Luke 1:72 To perform the mercy promised to our fathers, and to remember his holy covenant;

Luke 1:73 The oath which he sware to our father Abraham,

Luke 1:74 That he would grant unto us, that we being delivered out of the hand of our enemies might serve him without fear,

Luke 1:75 In holiness and righteousness before him, all the days of our life.
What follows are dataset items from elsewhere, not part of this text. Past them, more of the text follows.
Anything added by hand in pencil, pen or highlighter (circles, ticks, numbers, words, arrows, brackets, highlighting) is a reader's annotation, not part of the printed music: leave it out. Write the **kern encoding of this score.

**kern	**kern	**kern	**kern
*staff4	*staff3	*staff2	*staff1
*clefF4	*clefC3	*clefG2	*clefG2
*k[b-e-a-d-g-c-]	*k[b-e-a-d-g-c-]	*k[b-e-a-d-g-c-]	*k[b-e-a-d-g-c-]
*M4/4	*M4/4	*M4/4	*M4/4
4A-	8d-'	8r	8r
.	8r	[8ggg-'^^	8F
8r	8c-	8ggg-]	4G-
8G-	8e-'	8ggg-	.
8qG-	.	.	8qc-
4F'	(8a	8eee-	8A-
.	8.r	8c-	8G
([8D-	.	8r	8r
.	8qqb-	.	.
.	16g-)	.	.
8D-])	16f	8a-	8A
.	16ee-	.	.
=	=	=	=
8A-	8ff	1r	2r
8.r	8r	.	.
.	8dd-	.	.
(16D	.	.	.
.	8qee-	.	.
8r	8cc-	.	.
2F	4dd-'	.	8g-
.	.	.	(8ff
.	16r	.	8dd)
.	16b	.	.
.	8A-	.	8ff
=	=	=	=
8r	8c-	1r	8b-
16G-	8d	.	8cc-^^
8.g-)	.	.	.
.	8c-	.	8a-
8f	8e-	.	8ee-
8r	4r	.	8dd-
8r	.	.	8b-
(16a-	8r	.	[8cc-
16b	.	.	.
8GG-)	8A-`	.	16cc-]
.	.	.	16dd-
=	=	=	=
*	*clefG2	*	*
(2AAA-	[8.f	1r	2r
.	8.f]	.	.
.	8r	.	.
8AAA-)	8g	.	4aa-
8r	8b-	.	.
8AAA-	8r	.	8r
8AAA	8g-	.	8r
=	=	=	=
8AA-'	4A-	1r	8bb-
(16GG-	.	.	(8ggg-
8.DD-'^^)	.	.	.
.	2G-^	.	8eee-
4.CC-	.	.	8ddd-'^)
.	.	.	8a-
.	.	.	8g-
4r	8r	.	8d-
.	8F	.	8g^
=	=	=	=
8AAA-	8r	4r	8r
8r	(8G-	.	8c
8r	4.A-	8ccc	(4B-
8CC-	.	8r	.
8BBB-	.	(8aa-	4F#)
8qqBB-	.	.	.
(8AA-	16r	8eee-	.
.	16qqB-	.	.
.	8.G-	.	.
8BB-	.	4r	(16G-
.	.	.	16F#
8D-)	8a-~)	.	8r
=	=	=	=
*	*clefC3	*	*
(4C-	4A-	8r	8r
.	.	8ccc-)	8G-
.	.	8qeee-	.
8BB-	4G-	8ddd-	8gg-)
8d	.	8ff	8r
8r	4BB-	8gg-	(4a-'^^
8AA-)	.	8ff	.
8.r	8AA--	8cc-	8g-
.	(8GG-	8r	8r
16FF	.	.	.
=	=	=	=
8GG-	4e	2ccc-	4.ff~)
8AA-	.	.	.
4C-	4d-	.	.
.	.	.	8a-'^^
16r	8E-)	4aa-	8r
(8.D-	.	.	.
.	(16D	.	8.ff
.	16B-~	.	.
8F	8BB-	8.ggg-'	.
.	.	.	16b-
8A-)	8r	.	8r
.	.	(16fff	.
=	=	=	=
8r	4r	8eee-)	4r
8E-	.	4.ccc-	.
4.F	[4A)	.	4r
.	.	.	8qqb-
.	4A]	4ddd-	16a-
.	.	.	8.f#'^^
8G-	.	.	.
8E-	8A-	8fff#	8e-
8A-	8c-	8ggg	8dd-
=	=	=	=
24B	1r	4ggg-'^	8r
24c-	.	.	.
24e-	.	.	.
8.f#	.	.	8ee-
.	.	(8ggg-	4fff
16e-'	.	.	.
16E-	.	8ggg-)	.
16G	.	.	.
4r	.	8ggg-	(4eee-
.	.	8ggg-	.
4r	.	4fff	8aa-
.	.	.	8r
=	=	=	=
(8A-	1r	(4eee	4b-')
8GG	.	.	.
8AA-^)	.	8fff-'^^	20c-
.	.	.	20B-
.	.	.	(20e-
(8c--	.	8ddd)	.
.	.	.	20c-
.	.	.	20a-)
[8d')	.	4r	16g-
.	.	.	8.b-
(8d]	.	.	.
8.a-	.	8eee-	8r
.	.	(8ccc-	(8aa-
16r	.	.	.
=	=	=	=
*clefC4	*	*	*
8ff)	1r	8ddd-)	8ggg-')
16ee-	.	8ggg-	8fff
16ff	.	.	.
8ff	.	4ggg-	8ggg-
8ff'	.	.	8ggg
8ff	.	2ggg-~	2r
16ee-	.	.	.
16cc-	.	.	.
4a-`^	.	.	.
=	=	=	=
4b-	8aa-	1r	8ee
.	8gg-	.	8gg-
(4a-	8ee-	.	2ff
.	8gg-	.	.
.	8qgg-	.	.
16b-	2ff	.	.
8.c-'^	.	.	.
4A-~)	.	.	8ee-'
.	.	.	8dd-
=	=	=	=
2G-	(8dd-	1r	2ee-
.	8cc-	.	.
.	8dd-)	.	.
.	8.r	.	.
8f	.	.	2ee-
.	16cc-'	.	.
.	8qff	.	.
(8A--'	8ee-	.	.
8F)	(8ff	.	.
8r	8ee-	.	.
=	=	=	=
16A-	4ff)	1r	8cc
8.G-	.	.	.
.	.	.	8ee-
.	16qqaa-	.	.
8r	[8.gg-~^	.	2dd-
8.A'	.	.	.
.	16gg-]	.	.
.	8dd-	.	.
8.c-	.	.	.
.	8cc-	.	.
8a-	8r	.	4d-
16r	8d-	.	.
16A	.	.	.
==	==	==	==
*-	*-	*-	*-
Luke 1:76 And thou, child, shalt be called the prophet of the Highest: for thou shalt go before the face of the Lord to prepare his ways;

Luke 1:77 To give knowledge of salvation unto his people by the remission of their sins,

knowledge of salvation. The preaching of John the Baptist was to prepare the way for Christ (Luke 1:76). In addition, his preaching was true Christian evangelism, for it gave “knowledge of salvation unto His people by the remission of their sins.”

Luke 1:78 Through the tender mercy of our God; whereby the dayspring from on high hath visited us,

dayspring. The “dayspring” is the sunrise, the figure corresponding to Psalm 19:4-5, and speaks of Jesus, “the light of the world” (John 8:12), coming from heaven to dispel the darkness of this world.

Luke 1:79 To give light to them that sit in darkness and in the shadow of death, to guide our feet into the way of peace.

Luke 1:80 And the child grew, and waxed strong in spirit, and was in the deserts till the day of his showing unto Israel.

in the deserts. Despite his priestly station, John (like Elijah) stayed in the desert in preparation for his brief but fruitful ministry just before Christ was to begin His.